Branded toys are flying off the shelves as modern retail gives them visibility and consumer access. Awareness of toys’ benefits in children’s development is providing the big push.business Updated: Dec 19, 2010 21:41 IST
Estimated at around Rs 3,000 crore and growing at 25-30%, India’s toys market is attracting international toy makers with their branded, higher priced products. While Mattel has been around for a while, Hamleys and Toys R Us tied up with Reliance Retail recently to enter the market. Other major entrants have been Funskool (in a 60:40 joint venture between MRF Tyres and USA’s Hasbro International), Disney, Simba, Leapfrog, Spinmaster, Jakks Pacific, University Games, Moose, Vivid and Lego.
With the unorganised sector still dominating the toys category at a 60% share, organised sector toy brands believe there is that much more opportunity to exploit, as parents (especially urban) get more conscious about health hazards and quality issues in toys, and the contribution toys make to their children’s overall development. The growth of modern retail has given a huge boost to the organised, branded toys industry.
“Mattel has seen strong demand upswing on the heels of increased consumer income and influence of kids on household purchases. Demand will be there for high-quality safe toys with a strong value proposition for parents. As overall increase in disposable incomes combines with the rise of retail across the country, we can witness the establishment of new cost-value paradigms in this segment as well,” said Rahul Bhowmik, head - marketing, Mattel India.
Toy stores such as Hamleys (in partnership with Reliance Retail) are changing the landscape with their large and dedicated space for toys. Hamleys plans to open at least 20 stores over the next five years. The size of its store in Mumbai is around 21,000 square feet.
“It’s going to be a fantastic, exciting stage in our international development and we are sure that our Indian customers will love the magical elements of Hamleys, which guarantees the best of past, present and future for all children (both young and old),” said Paul Currie, trading director, Hamleys.
In a distribution tie-up with Funskool, Lego is also planning to expand its impact in India. With pre-school education in India getting more professional, learning while playing is an idea fast finding appeal with parents. Earlier, Lego was marketed by Mahindra Intertrade, a trading subsidiary of Mahindra & Mahindra.
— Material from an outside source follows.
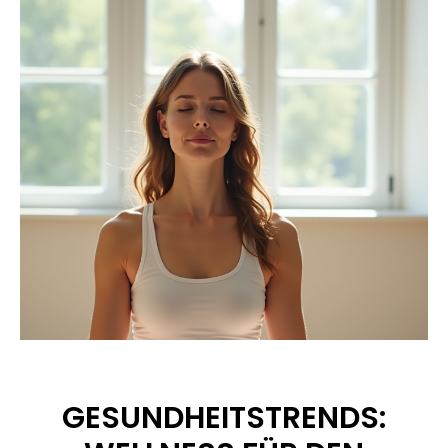
GESUNDHEITSTRENDS:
Lego is currently available at around 150 outlets.
Funskool also has tie-ups with German toy maker Ravensburger for jigsaw puzzles, and Walt Disney and Warner Brothers for board games and puzzles. Tomy, a Japanese brand, has also tied up with it. By now, Funskool has developed a formidable reputation for education-related toys and learning materials and is present across close to 4,000 outlets, according to published reports.
Bookstores such as Landmark and Crossword have toys and games as the biggest contributors, after books, to sales.
Toys and games are a complementing category for kids’ books. In the recent past, it has become one of the core categories for us, registering 30% year-on-year growth,” said Rajaram Velu, head - merchandising (toys), Landmark.
As the market for branded toys picks up, more international brands are expected to come in. “In the last five years, the market has changed a lot. European players are coming in good numbers through the import channel. With higher prices, branded toys are catering to the upper middle class and above,” Velu said. Landmark has 17 stores across India and has dedicated December to children, with special activities and discounts on toys, games and books.
“The last quarter of the calendar year is always exciting for the toy industry and it has Diwali and Christmas vacations; toy companies focus on consumer promotion during this period,” said Pradeep Parmar, India representative for German toy maker, Simba Toys. After completing a year in India, Simba is now evaluating a manufacturing base in India and aims to bring more of its ‘educational' toys such as board games and activity-based art and craft brands.
“We now service about 1,000 stores pan-India. Going forward, we will have to focus on specific niche segments to service our customers,” said Parmar. “Modern retail for toys is growing and we see the rise of specialty toy stores in the future. For the size of the Indian consumer base, it is important to set up manufacturing in India.” Simba Toys is the exclusive licensee for the upcoming ICC Cricket World Cup. It will provide toys and merchandise to enhance the game’s experience.
Zapak Games, the licensing and merchandising arm of Zapak Digital Entertainment, has distribution tie-ups with many toy makers including Jakks Pacific and Spin Master. “Organised retail is bringing in tremendous growth and international players are helping open up the market,” said Vaibhav Odhekar, business head, Zapak Games, which caters to 5,000 touchpoints.
The Walt Disney Company (India) has started its e-commerce initiative to retail toys and games online. The reason, says a company spokesperson, lies in the growing e-commerce culture in India, and the growing interest in toys.
Toys and games are appealing to consumers across age bands. “Games such as UNO, Scrabble and Pictionary particularly tend to be quite age- and gender-independent, so growth has been driven across a wide variety of consumers including kids, youth, families and young adults,” Bhowmik said.